> **WORK REQUIRED**
Copy out each line of the items below that contains the word "indication", keeping the lines in their original order. Case counts, so a line matches only if the capitalization agrees.
* * * * * * *
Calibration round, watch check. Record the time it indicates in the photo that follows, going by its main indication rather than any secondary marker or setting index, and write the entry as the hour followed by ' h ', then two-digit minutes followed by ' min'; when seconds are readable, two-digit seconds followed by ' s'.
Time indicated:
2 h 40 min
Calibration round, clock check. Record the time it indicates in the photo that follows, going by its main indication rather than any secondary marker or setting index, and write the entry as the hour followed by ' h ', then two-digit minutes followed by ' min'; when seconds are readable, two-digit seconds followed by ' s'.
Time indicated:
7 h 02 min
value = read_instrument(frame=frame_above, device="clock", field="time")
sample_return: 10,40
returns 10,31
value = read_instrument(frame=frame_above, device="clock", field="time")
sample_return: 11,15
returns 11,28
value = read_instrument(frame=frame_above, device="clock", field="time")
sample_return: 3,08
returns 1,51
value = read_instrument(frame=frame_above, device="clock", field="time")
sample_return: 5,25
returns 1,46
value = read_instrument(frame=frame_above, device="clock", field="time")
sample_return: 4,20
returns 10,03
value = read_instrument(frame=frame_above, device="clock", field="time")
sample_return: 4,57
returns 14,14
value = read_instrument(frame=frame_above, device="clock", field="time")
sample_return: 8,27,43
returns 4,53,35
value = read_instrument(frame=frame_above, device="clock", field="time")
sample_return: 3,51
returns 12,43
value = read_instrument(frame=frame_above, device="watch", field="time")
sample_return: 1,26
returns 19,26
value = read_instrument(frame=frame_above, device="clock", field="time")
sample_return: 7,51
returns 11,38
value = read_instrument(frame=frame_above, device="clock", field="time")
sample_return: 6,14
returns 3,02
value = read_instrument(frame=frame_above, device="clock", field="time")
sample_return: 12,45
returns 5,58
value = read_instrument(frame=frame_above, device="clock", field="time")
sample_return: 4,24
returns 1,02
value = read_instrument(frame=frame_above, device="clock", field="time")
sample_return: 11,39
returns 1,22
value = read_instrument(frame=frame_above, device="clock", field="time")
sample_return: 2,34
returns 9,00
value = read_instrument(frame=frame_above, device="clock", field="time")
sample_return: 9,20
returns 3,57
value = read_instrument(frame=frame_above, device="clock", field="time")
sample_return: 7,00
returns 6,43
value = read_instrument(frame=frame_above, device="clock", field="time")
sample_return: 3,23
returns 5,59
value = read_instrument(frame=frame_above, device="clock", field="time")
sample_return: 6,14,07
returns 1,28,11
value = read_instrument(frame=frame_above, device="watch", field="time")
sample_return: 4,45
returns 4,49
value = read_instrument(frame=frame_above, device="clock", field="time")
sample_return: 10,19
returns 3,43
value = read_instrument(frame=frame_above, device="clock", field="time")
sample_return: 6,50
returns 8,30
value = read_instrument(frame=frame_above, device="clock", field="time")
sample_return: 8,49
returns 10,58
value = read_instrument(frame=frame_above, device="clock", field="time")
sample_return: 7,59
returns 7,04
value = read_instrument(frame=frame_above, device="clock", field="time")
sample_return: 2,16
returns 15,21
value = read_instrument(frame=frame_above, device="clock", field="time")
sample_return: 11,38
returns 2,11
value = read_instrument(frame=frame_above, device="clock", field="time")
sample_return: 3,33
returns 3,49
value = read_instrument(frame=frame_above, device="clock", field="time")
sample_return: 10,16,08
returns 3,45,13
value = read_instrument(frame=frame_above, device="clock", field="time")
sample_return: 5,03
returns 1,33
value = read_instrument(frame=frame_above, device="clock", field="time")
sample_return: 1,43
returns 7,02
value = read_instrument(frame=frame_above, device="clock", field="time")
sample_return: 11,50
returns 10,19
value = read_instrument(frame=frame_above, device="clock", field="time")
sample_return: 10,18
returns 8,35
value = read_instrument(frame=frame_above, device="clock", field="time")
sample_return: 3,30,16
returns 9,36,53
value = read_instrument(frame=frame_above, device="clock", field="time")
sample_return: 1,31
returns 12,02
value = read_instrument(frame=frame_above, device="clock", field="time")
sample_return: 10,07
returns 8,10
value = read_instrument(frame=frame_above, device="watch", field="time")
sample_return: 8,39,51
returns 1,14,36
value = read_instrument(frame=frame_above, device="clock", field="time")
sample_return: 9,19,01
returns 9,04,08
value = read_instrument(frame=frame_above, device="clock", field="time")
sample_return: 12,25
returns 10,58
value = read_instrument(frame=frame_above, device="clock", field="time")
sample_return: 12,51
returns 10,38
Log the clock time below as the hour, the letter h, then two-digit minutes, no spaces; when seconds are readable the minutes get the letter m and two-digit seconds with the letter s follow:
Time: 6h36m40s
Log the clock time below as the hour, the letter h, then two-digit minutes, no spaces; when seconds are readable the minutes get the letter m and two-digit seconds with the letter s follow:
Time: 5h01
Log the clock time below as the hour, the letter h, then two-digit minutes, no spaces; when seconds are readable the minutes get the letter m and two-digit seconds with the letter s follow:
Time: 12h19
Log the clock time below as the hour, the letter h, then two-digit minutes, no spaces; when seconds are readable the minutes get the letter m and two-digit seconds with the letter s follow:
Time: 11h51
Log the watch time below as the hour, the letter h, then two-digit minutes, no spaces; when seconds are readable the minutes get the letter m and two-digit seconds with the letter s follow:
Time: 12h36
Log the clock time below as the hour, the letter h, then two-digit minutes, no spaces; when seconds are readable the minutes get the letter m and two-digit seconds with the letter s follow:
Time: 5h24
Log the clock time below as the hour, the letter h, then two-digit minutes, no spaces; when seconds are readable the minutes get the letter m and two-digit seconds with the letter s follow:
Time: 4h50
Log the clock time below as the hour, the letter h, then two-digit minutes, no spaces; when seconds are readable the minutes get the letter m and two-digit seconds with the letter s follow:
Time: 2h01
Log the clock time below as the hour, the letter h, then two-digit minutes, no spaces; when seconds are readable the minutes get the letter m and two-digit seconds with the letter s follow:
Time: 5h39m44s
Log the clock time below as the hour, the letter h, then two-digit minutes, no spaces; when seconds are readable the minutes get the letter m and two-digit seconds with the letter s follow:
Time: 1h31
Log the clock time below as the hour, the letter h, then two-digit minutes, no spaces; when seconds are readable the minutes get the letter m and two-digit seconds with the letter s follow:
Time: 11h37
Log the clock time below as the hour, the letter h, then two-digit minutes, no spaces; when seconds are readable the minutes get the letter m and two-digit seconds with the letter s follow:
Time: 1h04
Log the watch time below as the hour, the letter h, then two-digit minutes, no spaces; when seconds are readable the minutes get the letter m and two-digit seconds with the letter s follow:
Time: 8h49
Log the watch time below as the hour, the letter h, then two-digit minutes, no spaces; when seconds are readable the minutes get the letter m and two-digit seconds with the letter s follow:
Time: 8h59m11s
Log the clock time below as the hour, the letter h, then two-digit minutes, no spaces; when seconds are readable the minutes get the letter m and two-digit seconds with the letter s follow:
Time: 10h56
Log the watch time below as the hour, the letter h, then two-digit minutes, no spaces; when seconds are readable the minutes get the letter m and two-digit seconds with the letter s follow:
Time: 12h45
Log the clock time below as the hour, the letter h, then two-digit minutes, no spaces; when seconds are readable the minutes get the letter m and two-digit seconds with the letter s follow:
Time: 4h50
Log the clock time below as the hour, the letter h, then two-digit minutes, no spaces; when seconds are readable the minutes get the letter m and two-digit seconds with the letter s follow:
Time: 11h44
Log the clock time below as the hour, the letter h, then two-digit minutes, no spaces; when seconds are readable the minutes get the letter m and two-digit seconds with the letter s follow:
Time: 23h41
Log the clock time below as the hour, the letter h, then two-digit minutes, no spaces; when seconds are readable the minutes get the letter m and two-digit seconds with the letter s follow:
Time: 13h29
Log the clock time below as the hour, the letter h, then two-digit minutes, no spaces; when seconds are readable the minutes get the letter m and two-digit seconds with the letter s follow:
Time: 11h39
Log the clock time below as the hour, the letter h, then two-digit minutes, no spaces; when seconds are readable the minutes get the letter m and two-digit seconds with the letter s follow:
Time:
* * * * * * *
> **WRITTEN ANSWER**
Calibration round, watch check. Record the time it indicates in the photo that follows, going by its main indication rather than any secondary marker or setting index, and write the entry as the hour followed by ' h ', then two-digit minutes followed by ' min'; when seconds are readable, two-digit seconds followed by ' s'.
Calibration round, clock check. Record the time it indicates in the photo that follows, going by its main indication rather than any secondary marker or setting index, and write the entry as the hour followed by ' h ', then two-digit minutes followed by ' min'; when seconds are readable, two-digit seconds followed by ' s'.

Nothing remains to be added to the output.